Read from a PostgreSQL database

This page describes how you read data from a PostgreSQL database in a Cloud Data Fusion instance.

Before you begin

  • Create a Cloud Data Fusion instance.
  • Enable your PostgreSQL database to accept connections from Cloud Data Fusion. To do this securely, we recommend that you use a private Cloud Data Fusion instance.

Open your instance in Cloud Data Fusion

  1. In the Google Cloud console, go to the Cloud Data Fusion Instances page.

    Go to Instances

    This page lets you manage your instances.

  2. Click View instance to open your instance in the Cloud Data Fusion UI.

Store your PostgreSQL password as a secure key

Enter your PostgreSQL password as a secure key to encrypt in your Cloud Data Fusion instance. For more information about keys, see Cloud KMS.

  1. In the Cloud Data Fusion UI, click System admin > Configuration.

  2. Click Make HTTP Calls.

    Configuration.

  3. In the dropdown menu, choose PUT.

  4. In the path field, enter namespaces/default/securekeys/pg_password.

  5. In the Body field, enter {"data":"POSTGRESQL_PASSWORD"}. Replace POSTGRESQL_PASSWORD with your PostgreSQL password.

  6. Click Send.

    Password.

The Response field notifies you of any errors.
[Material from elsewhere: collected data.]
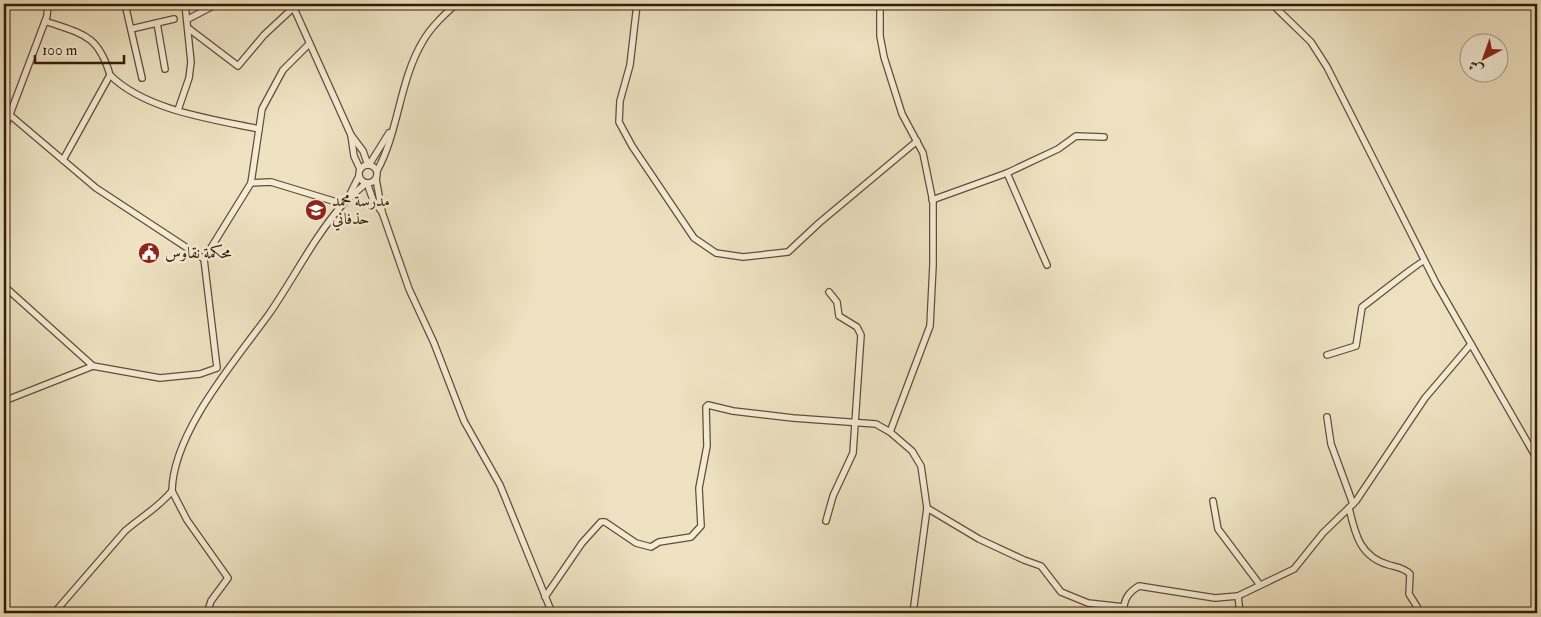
<svg xmlns="http://www.w3.org/2000/svg" width="1541" height="617" font-family="'IM FELL Double Pica',Amiri,serif">
<rect width="100%" height="100%" fill="#eee2c2"/>
<filter id="stains"><feTurbulence type="fractalNoise" baseFrequency=".004" numOctaves="4"/><feColorMatrix values="0 0 0 0 .2 0 0 0 0 .09 0 0 0 0 .02 0 0 0 .5 -.17"/></filter>
<radialGradient id="worn" r=".72"><stop offset=".6" stop-color="#630" stop-opacity="0"/><stop offset="1" stop-color="#630" stop-opacity=".3"/></radialGradient>
<g fill="none" stroke-linecap="round" stroke-linejoin="round">
<!-- minor casing -->
<g stroke="#634e33" stroke-width="8">
<g id="minor">
<polyline points="125,4 142,78"/>
<polyline points="292,4 351,135 363,151 368,165"/>
<polyline points="637,4 630,65 620,101 619,122 632,146 694,238 716,253 743,257 788,252 819,223 917,141"/>
<polyline points="880,4 880,36 884,57 902,114 923,153 933,202 933,265 930,326 890,432"/>
<polyline points="1272,4 1311,42 1327,67 1436,283 1537,459"/>
<polyline points="188,19 217,4"/>
<path d="M45,21C82,34 98,34 110,75L63,160"/>
<polyline points="157,23 165,69"/>
<polyline points="188,28 238,66 264,35 293,8"/>
<polyline points="131,29 174,19"/>
<path d="M110,75C145,110 211,119 259,129"/>
<polyline points="4,110 96,188 204,259 217,368 200,374 160,378 93,366 4,401"/>
<polyline points="178,110 189,78 191,62 185,4"/>
<polyline points="4,130 47,16 48,4"/>
<polyline points="351,135 354,156 360,169"/>
<circle cx="368" cy="174" r="9"/>
<polyline points="369,165 389,133"/>
<path d="M377,171C399,131 399,81 423,41C431,27 444,15 456,4"/>
<polyline points="1007,173 1047,265"/>
<polyline points="376,179 382,212"/>
<polyline points="251,183 262,109 283,70 309,44"/>
<polyline points="367,183 373,200 382,212 409,289 434,343 464,421 500,485 552,613"/>
<polyline points="348,198 359,176"/>
<polyline points="932,200 1007,173 1058,149 1076,136 1104,137"/>
<polyline points="204,259 251,183 271,182 343,204"/>
<polyline points="4,286 93,366"/>
<path d="M1327,355L1356,346L1362,307C1371,301 1420,261 1424,261"/>
<polyline points="1327,417 1331,444 1353,504"/>
<polyline points="172,491 187,520 228,578 211,601 207,613"/>
<polyline points="1213,501 1218,529 1260,585"/>
<polyline points="927,508 979,539 1024,560 1041,566 1061,592 1088,603 1124,607"/>
<path d="M1349,508C1355,534 1360,557 1389,565C1396,567 1405,568 1410,574L1409,594L1421,613"/>
<polyline points="826,521 833,496 853,453 861,335 857,327 839,316 837,302 829,292"/>
<polyline points="4,578 6,584 4,613"/>
<polyline points="1238,596 1240,613"/>
<polyline points="545,597 582,543 601,522 605,522 636,543 651,547 659,542 691,537 701,526 699,488 707,446 706,407 708,405 733,411 793,418 876,424 890,432 912,451 921,466 927,508 913,613"/>
<path d="M54,613L125,531C142,516 157,509 172,491C173,432 235,361 269,314C294,278 314,237 343,204C350,196 359,190 366,183"/>
<path d="M1123,613C1124,600 1127,593 1139,586L1215,598L1238,596L1294,569L1323,533L1356,501L1425,398L1471,344"/>
</g>
</g>
<!-- minor -->
<use href="#minor" stroke="#f4ecd7" stroke-width="5.5"/>
</g>
<!-- icons -->
<defs>
<g id="school-disc" transform="scale(1.125)"><circle r="9.5" fill="#8f2418" stroke="#f4ecd7"/><path d="M0-5L7-2L0 1L-7-2ZM-4 1L0 2.5L4 1V4Q0 6-4 4Z" fill="#fff"/></g>
<g id="civic-disc" transform="scale(1.125)"><circle r="9.5" fill="#8f2418" stroke="#f4ecd7"/><path d="M-.6-6.5H3V-4.5H.6V-3L4-1V1h2V6H-6V1h2V-1L-.6-3ZM-1.2 2.5V6h2.4V2.5Z" fill="#fff"/></g>
</defs>
<g fill-rule="evenodd">
<use href="#school-disc" x="316" y="210"/>
<use href="#civic-disc" x="149" y="253"/>
</g>
<g text-anchor="middle" dominant-baseline="central" stroke-width="5" stroke-linejoin="round" paint-order="stroke">
<!-- poi labels -->
<g font-size="16" fill="#351c03" stroke="#f4ecd7" text-anchor="start">
<text x="332" y="201">مدرسة محمد<tspan x="332" dy="18">حذفاني</tspan></text>
<text x="165" y="253">محكمة نقاوس</text>
</g>
</g>
<!-- margin -->
<rect width="1541" height="617" fill="none" stroke="#eee2c2" stroke-width="20"/>
<rect x="5" y="5" width="1531" height="607" fill="none" stroke="#351c03" stroke-width="2.5"/>
<rect x="10" y="10" width="1521" height="597" fill="none" stroke="#351c03"/>
<!-- north arrow -->
<g transform="translate(1484 58) rotate(221)"><circle r="24" fill="#f4ecd7" stroke="#a89982"/>
<path d="M0-4L9 19L0 12L-9 19Z" fill="#8f2418"/>
<text y="-8" font-size="14" font-weight="bold" text-anchor="middle" fill="#351c03">ش</text>
</g>
<!-- scale -->
<path d="M35 55v8h89v-8" fill="none" stroke="#351c03" stroke-width="2.5"/>
<text x="42" y="55" font-size="15" fill="#351c03" stroke="#f4ecd7" stroke-width="4" paint-order="stroke">100 m</text>
<rect width="100%" height="100%" filter="url(#stains)"/>
<rect width="100%" height="100%" fill="url(#worn)"/>
</svg>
Connect to Cloud SQL for PostgreSQL

  1. In the Cloud Data Fusion UI, click the menu and navigate to the Wrangler page.

  2. Click Add connection.

  3. Choose Database as the source type to connect.

    Add connection.

  4. Under Google Cloud SQL for PostgreSQL, click Upload.

    Choose source.

  5. Upload a JAR file that contains your PostgreSQL driver. Your JAR file must follow the format NAME-VERSION.jar. If your JAR file doesn't follow this format, rename it before you upload.

  6. Click Next.

  7. Enter the driver's name, class name, and version in the fields.

  8. Click Finish.

  9. In the Add connection window that opens, click Google Cloud SQL for PostgreSQL. Your JAR name should appear under Google Cloud SQL for PostgreSQL.

    JAR uploaded.

  10. Fill in the required connection fields. In the Password field, select the secure key you stored previously. This ensures that your password is retrieved using Cloud KMS.

    Choose password.

  11. In the Connection string field, enter your connection string as:

    jdbc:postgresql://google/DATABASE_NAME?cloudSqlInstance=INSTANCE_CONNECTION_NAME&socketFactory=com.google.cloud.sql.postgres.SocketFactory&useSSL=false
    

    Replace the following:

    • DATABASE_NAME: the Cloud SQL database name as listed in the Databases tab of the instance details page.
    • INSTANCE_CONNECTION_NAME: the Cloud SQL instance connection name as displayed in the Overview tab of the instance details page.
    Instance connection name.

    For example:

    jdbc:postgresql://google/postgres?cloudSqlInstance=dis-demo:us-central1:pgsql-1&socketFactory=com.google.cloud.sql.postgres.SocketFactory&useSSL=false
    

  12. Enable the Cloud SQL Admin API.

  13. Grant the following IAM roles to the service-PROJECT_NUMBER@gcp-sa-datafusion.iam.gserviceaccount.com service account:

    For more information about granting roles, see Manage access.

  14. Click Test connection to ensure that the connection can be established with the database.

  15. Click Add connection.

After your PostgreSQL database is connected, you can apply transformations to your data (in Wrangler), create a pipeline, and write your output to a sink (in Studio).